Originally posted by TomCr
There is not really enough information here, so I will make some assumptions:
The ladder is standing at 90 degrees (it actually would be leaning against the wall at some undescribed angle).
The ground is 90 degrees from the top of the ladder.
The man moving down the ladder would not affect the speed of the ladder. This is, of course, a ba han this no matter how he does it.
This puzzle needs more information to do properly.
I did later say the ladder and the man massed 100 kg. Sorry, I made unstated assumptions about the setup, at first vertical with reference to the ground and the ground indeed 90 degrees from the vertical.
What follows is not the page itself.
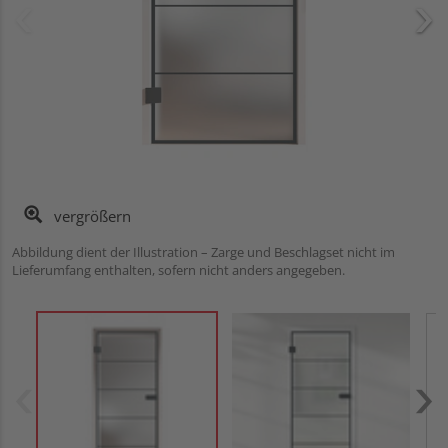
vergrößern
Abbildung dient der Illustration – Zarge und Beschlagset nicht im
Lieferumfang enthalten, sofern nicht anders angegeben.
You state the man moves down the ladder at a uniform speed, don't you mean a uniform acceleration?
Also, it seems the man would be pushed away from the wall by the ladder on the way down, not much as I think he gets to the ground well before the ladder and the energy it takes to move the man away from the wall would be taken from the kinetic energy of the ladder's fall so that would complicate things a bit! It looks intuitively like the path the man would take, that is to say, the graph of his motion in Z and X would be a parabola.
As T=Sqr root (2S/A) for simple freefall time, 15 meter fall takes very close to 1.75 seconds. 30/9.8= 3.06, square root of that being 1.75 seconds, close enough anyway.
It looks to me like the X movement would be the half the ladders movement in 1.75 seconds and when the ladder is vertical, I think it safe to say for the initial velocity of 0.25 m/s while vertical, the assumption can be made to ignore gravity and just go with that initial push velocity.
So in 1.75 seconds, the top of the ladder would have moved 0.35 meter and as the man falls down he would be traversing sections of the ladder moving progressively less and less where at the bottom the movement in the X direction would be zero so it seems safe to say the ladder would have pushed him away from the wall half of 0.35 or 0.175 meter.
Does these seem accurate numbers? One assumption I made is to ignore friction between the man and the ladder on his downward traverse.
If those numbers are correct and he gets to the ground in less than 2 seconds, it seems for that amount of time he would be slowing down the fall of the ladder so it would have a skewed velocity curve on its downward fall, say 1.75 seconds of velocity A followed by strictly gravitational fall. I don't know how to calculate that one though.